“The City of Auburn is trying something new to fight the homeless problem,” reports Matt Markovich for KOMO News, September 30.
It’s called work, “doing chores for a place to stay.”
Actually, it’s not a new concept, this idea of work, aka accountability and expectations – as opposed to enablement and entitlement.
It’s as old as the planet and has always been a plague of the people populating it: laziness.
“Our brains may be hard-wired for physical inactivity,” concluded researchers in a recent study as reported by Brian Calvert, KOMO News, September 21. “That means we have to push ourselves BIG TIME to actually follow through and get some exercise.”
Providing the push is Auburn Mayor Nancy Backus who said of the city’s “tough love approach” with regards the homeless: “We need to expect more from people.”
Meanwhile, on the very same day as the Mayor of Auburn decides enough is enough with regards homeless encampments littering the river, the Mayor of San Francisco takes a similar hardline approach.
In “a city infamous for its homeless camps” San Francisco’s first black female mayor – elected this past June, London Breed – says ‘no more.’
As reported by Vianna Davila for The Seattle Times, Breed said, “Yes, we’re going to be compassionate and we’re going to offer support and help. But no, we’re not going to let you erect a tent on the sidewalk and keep it there. We’re going to ask you to take it down and, if you refuse, then we’re going to take it down.”
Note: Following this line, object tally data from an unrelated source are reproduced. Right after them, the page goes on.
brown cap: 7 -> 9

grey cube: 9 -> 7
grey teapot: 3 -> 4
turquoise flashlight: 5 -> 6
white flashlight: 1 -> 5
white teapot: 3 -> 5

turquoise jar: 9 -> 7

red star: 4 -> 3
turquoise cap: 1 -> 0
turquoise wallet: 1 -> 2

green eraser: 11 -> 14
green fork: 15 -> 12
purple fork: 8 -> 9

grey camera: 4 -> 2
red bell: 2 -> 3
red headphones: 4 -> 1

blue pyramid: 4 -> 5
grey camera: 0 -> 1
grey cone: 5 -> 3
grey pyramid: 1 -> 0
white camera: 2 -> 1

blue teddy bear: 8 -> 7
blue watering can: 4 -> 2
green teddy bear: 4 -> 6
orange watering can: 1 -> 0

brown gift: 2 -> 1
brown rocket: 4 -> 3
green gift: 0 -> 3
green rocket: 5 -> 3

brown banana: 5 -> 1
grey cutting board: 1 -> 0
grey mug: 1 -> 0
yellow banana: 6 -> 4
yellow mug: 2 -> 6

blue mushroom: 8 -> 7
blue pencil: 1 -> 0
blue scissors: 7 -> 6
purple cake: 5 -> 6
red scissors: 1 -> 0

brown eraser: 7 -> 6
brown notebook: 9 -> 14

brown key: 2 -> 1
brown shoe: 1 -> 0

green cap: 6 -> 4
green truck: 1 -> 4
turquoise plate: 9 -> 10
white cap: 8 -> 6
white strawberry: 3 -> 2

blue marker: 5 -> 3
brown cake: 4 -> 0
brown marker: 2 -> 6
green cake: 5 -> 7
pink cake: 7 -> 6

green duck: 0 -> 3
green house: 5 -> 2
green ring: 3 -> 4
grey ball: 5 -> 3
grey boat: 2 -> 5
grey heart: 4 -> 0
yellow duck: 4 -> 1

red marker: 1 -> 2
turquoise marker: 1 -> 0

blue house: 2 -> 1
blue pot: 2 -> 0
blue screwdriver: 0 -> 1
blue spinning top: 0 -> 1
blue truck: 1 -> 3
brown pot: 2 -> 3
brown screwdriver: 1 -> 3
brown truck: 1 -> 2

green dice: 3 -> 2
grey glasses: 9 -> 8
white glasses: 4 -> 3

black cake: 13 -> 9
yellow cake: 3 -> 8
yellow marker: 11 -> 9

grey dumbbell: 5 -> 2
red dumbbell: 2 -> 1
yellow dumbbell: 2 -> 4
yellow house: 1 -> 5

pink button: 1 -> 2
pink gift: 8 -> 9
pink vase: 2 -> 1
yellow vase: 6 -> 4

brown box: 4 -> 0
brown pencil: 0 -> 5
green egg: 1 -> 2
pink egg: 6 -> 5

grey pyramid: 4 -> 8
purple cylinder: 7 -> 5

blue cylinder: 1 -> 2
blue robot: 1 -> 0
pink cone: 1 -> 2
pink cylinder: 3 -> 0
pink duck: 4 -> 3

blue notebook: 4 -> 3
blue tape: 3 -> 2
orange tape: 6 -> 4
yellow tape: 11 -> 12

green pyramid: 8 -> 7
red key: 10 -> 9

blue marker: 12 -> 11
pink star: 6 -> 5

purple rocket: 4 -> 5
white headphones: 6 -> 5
The consequences are expected. The homeless are not happy.
‘Perfect,’ Breed in effect responded, saying the city’s purpose is to push people to the point where they say, “‘OK, fine, I’ll accept the help.’”
Compassion fatigue is the response by Seattle businesses who are questioning their obligation to pick up used needles discarded by the homeless.
“The owner of the SoDo Grocery Outlet believes the city should pick up the needles on private property too,” wrote Markovich for KOMO News September 25.
“‘It’s not my obligation,’ Nathan McLaughlin said. ‘It’s an obligation of the city if they can’t get the people using the needles to dispose of them properly.’”
At least Tyrone gets it. Though homeless, Tyrone “sells ice cold water and soda on the side of a busy off-ramp instead of looking for a hand-out.”
Paul Mueller’s story about Tyrone was picked up by KOMO News September 21.
“I believe that God will help those who help themselves first,” he said. “So you have to step up to the plate before you go out there reaching to the Lord.”
Tyrone’s sign to passers-by says what all government-types need to read in order to help the homeless: “Just earning my keeps.”
Hopefully the Pierce County Council will likewise soon step up to the plate.
HELP that would have provided needed hope for the homeless is on hold.
Although The Homeless Empowerment Labor Program (HELP), was already budgeted, the council last year approving $225,000 to fund it this year; despite an application process that found a Tacoma nonprofit fit to help the homeless find stable employment; the recently released Pierce County Budget does not include a line item for HELP.
I inquired of the County Executive’s Office why.
A spokesperson for the Exec’s office replied that she “did not know when it might go up to the Council for passage. It is the prerogative of the Executive to determine the best time to bring it back to Council.”
Hopefully HELP will move from it’s current on hold status soon because when push comes to shove – either one – are what the homeless need.